WORK INSTRUCTIONS: Update all of the data below by changing "chart" to "graph" and keeping every other word the same. Leave the pictures out of your answer.

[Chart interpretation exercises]
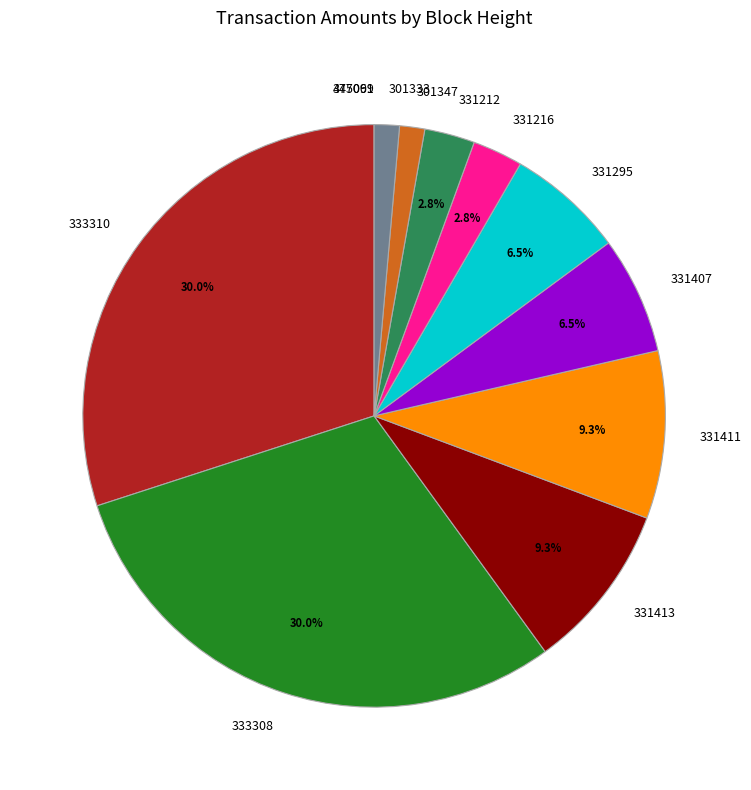

Which has a higher value, 331295 or 301333?

331295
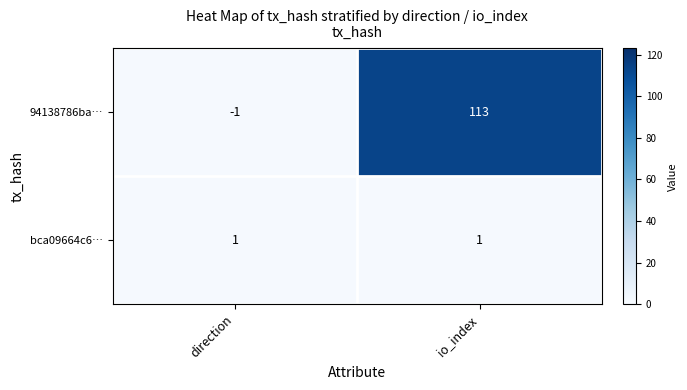

Reading left to right, what are all the values shown in this chart?

94138786ba…: direction=-1	io_index=113
bca09664c6…: direction=1	io_index=1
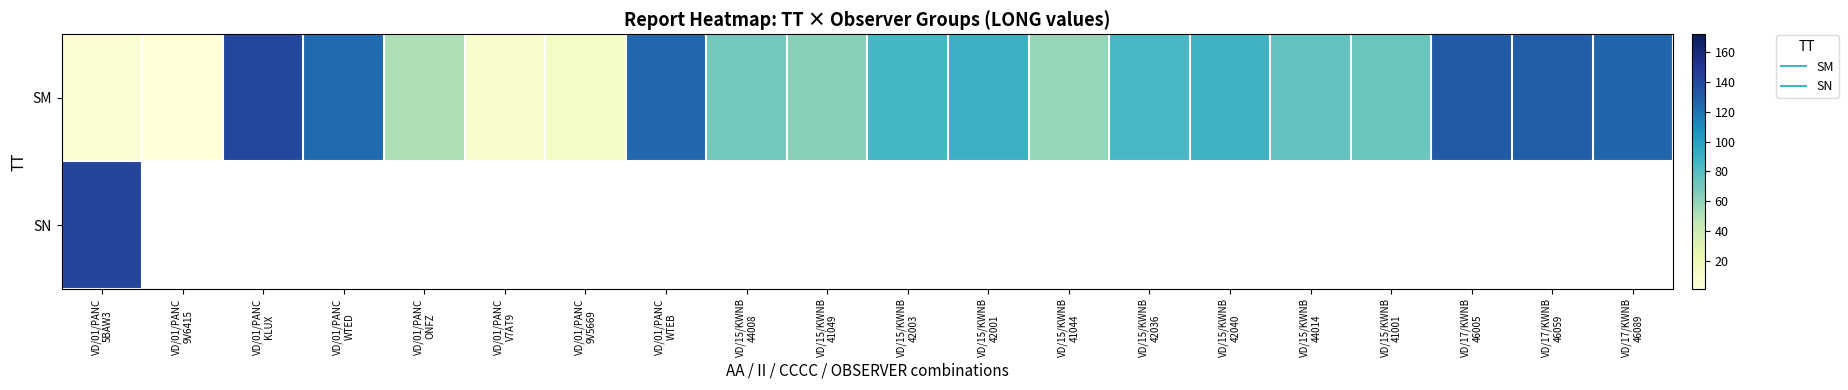

What is the difference between the maximum and minimum values in the SM series?

139.1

OUTPUT OF THE EXERCISE:
Which has a higher value, 331295 or 301333?

331295

Reading left to right, what are all the values shown in this graph?

94138786ba…: direction=-1	io_index=113
bca09664c6…: direction=1	io_index=1

What is the difference between the maximum and minimum values in the SM series?

139.1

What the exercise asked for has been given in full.